The interval description of dynamics of celestial bodies in the planetary problem

TL;DR

This paper introduces an interval-based computational method for celestial dynamics that avoids round-off errors, demonstrating its effectiveness through Kepler's problem and long-term Solar system stability analysis.

Contribution

It presents a novel interval approach that provides exact, error-free calculations of celestial body dynamics over billions of years, improving upon classical methods.

Findings

Interval method conserves the difference between classical and interval coordinates over time.

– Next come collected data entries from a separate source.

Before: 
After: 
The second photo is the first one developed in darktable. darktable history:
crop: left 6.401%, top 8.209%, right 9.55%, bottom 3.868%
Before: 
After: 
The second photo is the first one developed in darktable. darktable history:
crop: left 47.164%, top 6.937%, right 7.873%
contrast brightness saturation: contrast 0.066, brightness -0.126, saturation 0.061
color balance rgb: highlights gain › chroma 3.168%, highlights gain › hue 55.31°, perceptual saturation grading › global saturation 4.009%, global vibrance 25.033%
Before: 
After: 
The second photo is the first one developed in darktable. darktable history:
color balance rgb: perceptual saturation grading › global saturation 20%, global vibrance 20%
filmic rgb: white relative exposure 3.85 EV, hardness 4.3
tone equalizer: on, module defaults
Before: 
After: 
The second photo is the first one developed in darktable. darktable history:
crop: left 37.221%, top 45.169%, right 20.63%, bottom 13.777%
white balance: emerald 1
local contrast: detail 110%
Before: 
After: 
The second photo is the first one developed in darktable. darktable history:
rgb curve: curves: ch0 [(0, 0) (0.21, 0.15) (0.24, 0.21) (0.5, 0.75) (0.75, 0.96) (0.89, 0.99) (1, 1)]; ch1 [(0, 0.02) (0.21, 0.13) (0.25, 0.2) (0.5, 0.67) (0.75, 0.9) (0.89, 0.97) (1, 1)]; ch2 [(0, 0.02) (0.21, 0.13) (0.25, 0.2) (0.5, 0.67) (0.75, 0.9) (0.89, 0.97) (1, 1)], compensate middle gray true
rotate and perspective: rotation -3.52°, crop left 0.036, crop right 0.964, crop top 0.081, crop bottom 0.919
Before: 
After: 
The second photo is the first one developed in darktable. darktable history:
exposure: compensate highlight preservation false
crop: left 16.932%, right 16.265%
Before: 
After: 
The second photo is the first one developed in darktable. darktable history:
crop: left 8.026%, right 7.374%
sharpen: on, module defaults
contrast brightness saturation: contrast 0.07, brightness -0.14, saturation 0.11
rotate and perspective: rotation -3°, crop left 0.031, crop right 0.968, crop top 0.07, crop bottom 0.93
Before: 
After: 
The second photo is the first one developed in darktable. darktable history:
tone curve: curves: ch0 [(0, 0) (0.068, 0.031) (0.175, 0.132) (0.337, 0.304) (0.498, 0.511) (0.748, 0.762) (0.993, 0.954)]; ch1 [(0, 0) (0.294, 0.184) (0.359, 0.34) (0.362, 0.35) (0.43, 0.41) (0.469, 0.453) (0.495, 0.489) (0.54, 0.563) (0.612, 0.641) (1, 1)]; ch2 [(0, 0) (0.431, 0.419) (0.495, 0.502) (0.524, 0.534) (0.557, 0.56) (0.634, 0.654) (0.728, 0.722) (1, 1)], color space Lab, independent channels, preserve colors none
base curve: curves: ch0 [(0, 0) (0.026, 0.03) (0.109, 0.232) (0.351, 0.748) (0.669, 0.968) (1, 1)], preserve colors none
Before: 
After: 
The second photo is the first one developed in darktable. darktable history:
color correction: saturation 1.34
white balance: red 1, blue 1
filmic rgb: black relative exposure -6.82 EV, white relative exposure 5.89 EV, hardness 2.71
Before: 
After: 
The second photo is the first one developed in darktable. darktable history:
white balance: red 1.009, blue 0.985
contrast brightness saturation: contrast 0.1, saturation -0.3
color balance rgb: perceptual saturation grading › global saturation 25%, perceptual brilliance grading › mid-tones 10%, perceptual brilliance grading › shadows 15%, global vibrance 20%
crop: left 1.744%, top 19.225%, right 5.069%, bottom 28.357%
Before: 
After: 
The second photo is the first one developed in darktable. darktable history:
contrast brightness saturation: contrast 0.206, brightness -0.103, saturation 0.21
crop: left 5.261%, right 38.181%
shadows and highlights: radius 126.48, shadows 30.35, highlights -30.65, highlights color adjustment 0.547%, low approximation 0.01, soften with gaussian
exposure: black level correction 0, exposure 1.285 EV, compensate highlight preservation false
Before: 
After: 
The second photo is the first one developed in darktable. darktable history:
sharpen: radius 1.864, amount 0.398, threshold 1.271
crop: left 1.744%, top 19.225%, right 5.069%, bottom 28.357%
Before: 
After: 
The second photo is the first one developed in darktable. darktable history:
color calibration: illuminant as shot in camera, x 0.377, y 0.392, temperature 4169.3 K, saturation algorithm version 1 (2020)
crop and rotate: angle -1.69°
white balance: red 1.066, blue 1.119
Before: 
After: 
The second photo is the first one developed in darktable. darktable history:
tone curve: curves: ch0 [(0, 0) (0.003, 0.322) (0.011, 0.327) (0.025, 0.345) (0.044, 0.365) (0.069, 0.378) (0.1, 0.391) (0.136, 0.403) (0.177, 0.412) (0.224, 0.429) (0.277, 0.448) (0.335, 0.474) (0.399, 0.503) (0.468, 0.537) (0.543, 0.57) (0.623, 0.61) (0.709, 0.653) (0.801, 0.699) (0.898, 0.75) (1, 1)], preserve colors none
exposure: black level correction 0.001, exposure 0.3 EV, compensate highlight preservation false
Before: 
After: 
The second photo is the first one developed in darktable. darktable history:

Results align with classical predictions for planetary orbital dynamics.

Supports the validity of the interval approach for long-term celestial simulations.

Abstract

The interval approach to computation of dynamics of celestial bodies in the planetary problem has been considered. It is based on the refusal from idealization of infinitely high resolving capacity of measuring tools, and forms an absolutely exact algorithm free of round-off error accumulation effect. The possibilities of the proposed approach are shown by the examples of Kepler's Problem and the problem of stability of the Solar system major planets for time interval of 6 billion years. The comparison of the interval and classical predictions of Kepler's particle location in Kepler's orbit provides support for the effect predicted by the theory, namely - conservation of the interval within which the values of difference of interval and classical coordinates lay with time. The computational results of the Solar system major planet orbital dynamics agree with the results obtained with the classical approach.